Obrazek Obrazek Obrazek

Opór generowany przez gumki podczas skrętu tego modelu był tak duży, że gąsienice zsuwały się z kół jezdnych przy skręcie. Pomogło zredukowanie ilości gumek w zewnętrznym pasie gąsienicy i bardzo solidne usztywnienie kół napędowych w osi gąsienicy.
Czołg jeździł naprawdę sprawnie w każdym terenie i można było go dać dzieciom do zabawy bez obaw.
Takie gąsienice są oczywiście ciężkie i klocki w nich użyte nie nadają się do ponownego wykorzystania.
Podsumowując nie trzeba stosować kół zębatych do napędu jeśli się zabezpieczy gąsienicę przed rozciąganiem i zmniejszy generowane przez nią opory.
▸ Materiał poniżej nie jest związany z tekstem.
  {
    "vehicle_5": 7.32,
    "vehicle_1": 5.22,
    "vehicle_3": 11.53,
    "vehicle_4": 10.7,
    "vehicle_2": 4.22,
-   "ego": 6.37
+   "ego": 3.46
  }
Wzmacnianie napędu nie pomoże układ rozejdzie się gdzie indziej.
To tyle ode mnie.
Ostatnio zmieniony 2017-05-28, 23:17 przez SAMOLOT, łącznie zmieniany 1 raz.

Awatar użytkownika
Sariel
VIP
Posty: 5418
Rejestracja: 2007-03-28, 08:16
Lokalizacja: Warszawa
brickshelf: Sariel
Kontakt:

 

#15 Post autor: Sariel »

O, i to jest cenne, solidne info, dziękuję. Ja się jeszcze zastanawiam na ile napędzanie obu kół napinających, przedniego i tylnego, zredukowałoby tendencję do ślizgania się kół wewnątrz gąsienicy. Co do rozwarstwiania, na pewno pełen rząd liftarmów 2 na krawędziach byłby w stanie trzymać gąsienicę razem, problem w tym o ile zmniejszy to przyczepność. Jeśli cała krawędź gąsienicy jest plastikowa, to wystarczy lekkie przechylenie boczne i już po przyczepności, bo podłogi dotyka sam plastik.
A poza tym koniec końców gąsienica której napięcie trzyma się tylko na gumowych łącznikach w końcu się rozciągnie i sflaczeje. Eksperymentowałbym raczej z gąsienicami o sztywnej długości ograniczonej liftarmami, gdzie guma jest tylko wypełnieniem.
Ostatnio zmieniony 2017-05-28, 23:50 przez Sariel, łącznie zmieniany 1 raz.